PLC Global Finance update for September 2009: United Kingdom | Practical Law

PLC Global Finance update for September 2009: United Kingdom | Practical Law

The United Kingdom update for September for the PLC Global Finance multi-jurisdictional monthly e-mail.

PLC Global Finance update for September 2009: United Kingdom

Practical Law UK Articles 7-500-4240 (Approx. 5 pages)

PLC Global Finance update for September 2009: United Kingdom

by Norton Rose LLP
Published on 15 Oct 2009
The United Kingdom update for September for the PLC Global Finance multi-jurisdictional monthly e-mail.

Corporate crime

Is a fair trial possible for BAE?

Kelly Hagedorn
The UK Serious Fraud Office (SFO) announced on 1 October 2009 that it will seek the Attorney-General's (AG) permission to prosecute BAE Systems (BAE) over allegations of corrupt activities in relation to deals to sell arms to Tanzania, South Africa, the Czech Republic and Romania. It has been reported (although not announced by the SFO) that this decision has been taken following the breakdown of plea negotiations.

■ GIVEN INFORMATION ■
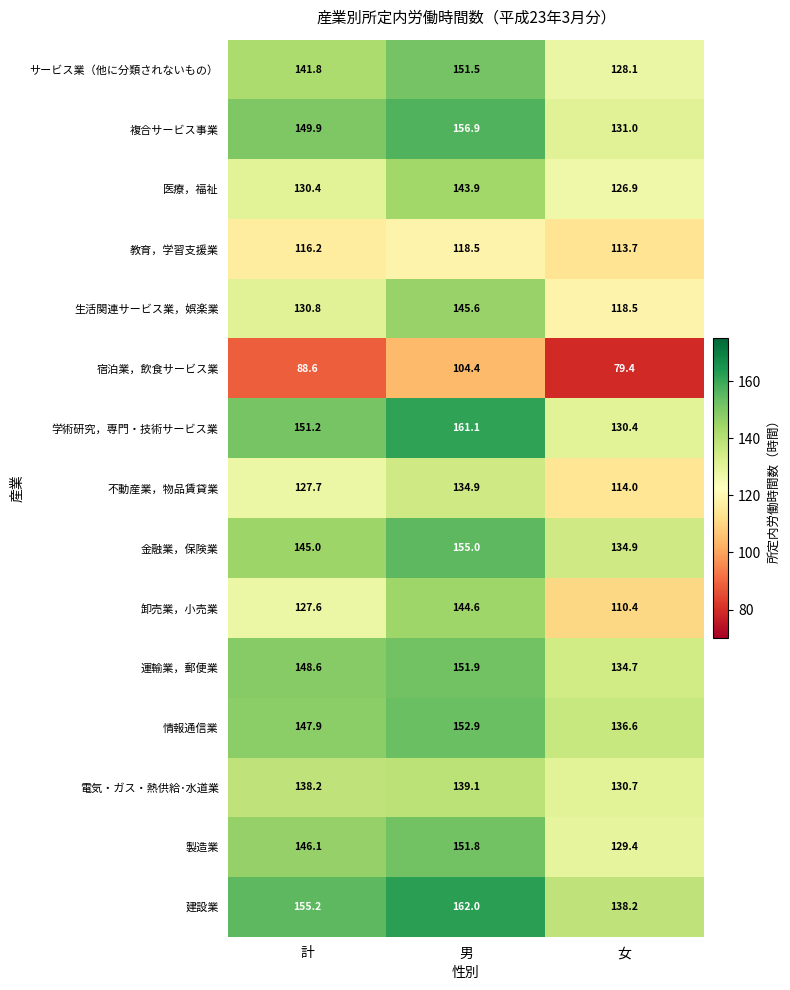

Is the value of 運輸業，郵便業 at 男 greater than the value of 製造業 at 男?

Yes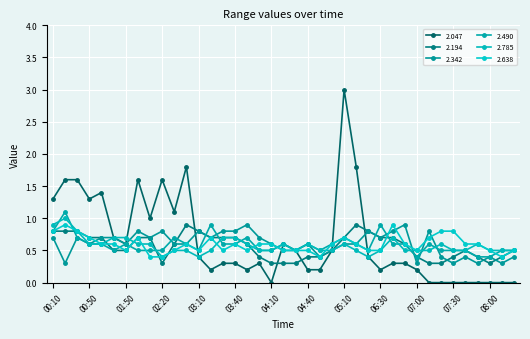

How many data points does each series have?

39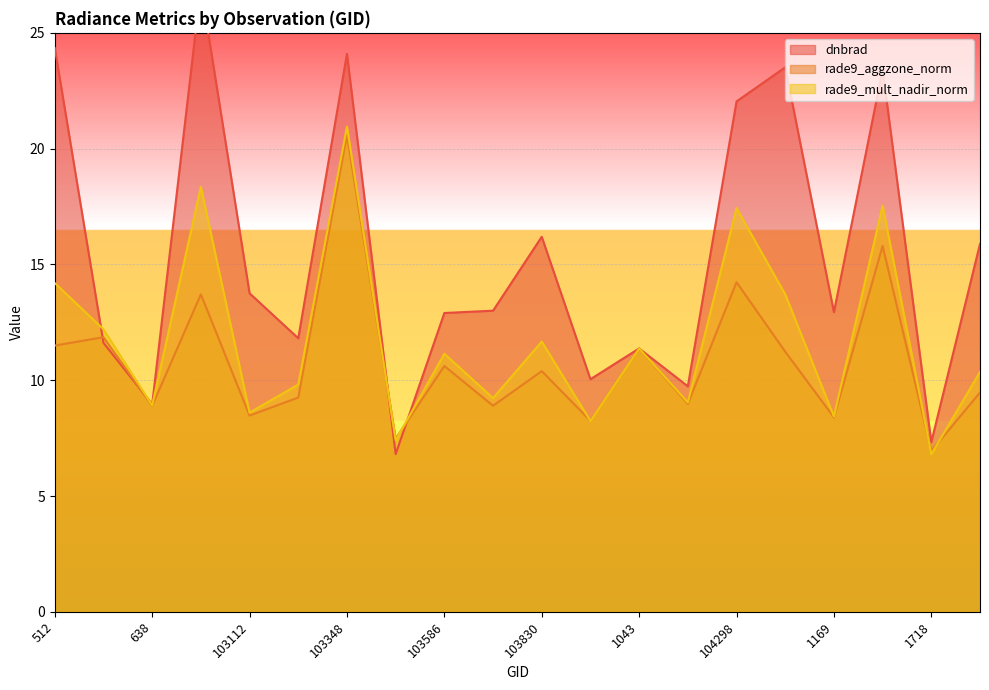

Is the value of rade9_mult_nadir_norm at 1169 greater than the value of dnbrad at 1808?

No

■ BRIEF ■
From the finance update, write out the passage starting with "by Norton Rose LLP" and going on through "of plea negotiations.". The rows have no connection to the finance update.

■ ANSWER TO THIS TASK ■
by Norton Rose LLP
Published on 15 Oct 2009
The United Kingdom update for September for the PLC Global Finance multi-jurisdictional monthly e-mail.

Corporate crime

Is a fair trial possible for BAE?

Kelly Hagedorn
The UK Serious Fraud Office (SFO) announced on 1 October 2009 that it will seek the Attorney-General's (AG) permission to prosecute BAE Systems (BAE) over allegations of corrupt activities in relation to deals to sell arms to Tanzania, South Africa, the Czech Republic and Romania. It has been reported (although not announced by the SFO) that this decision has been taken following the breakdown of plea negotiations.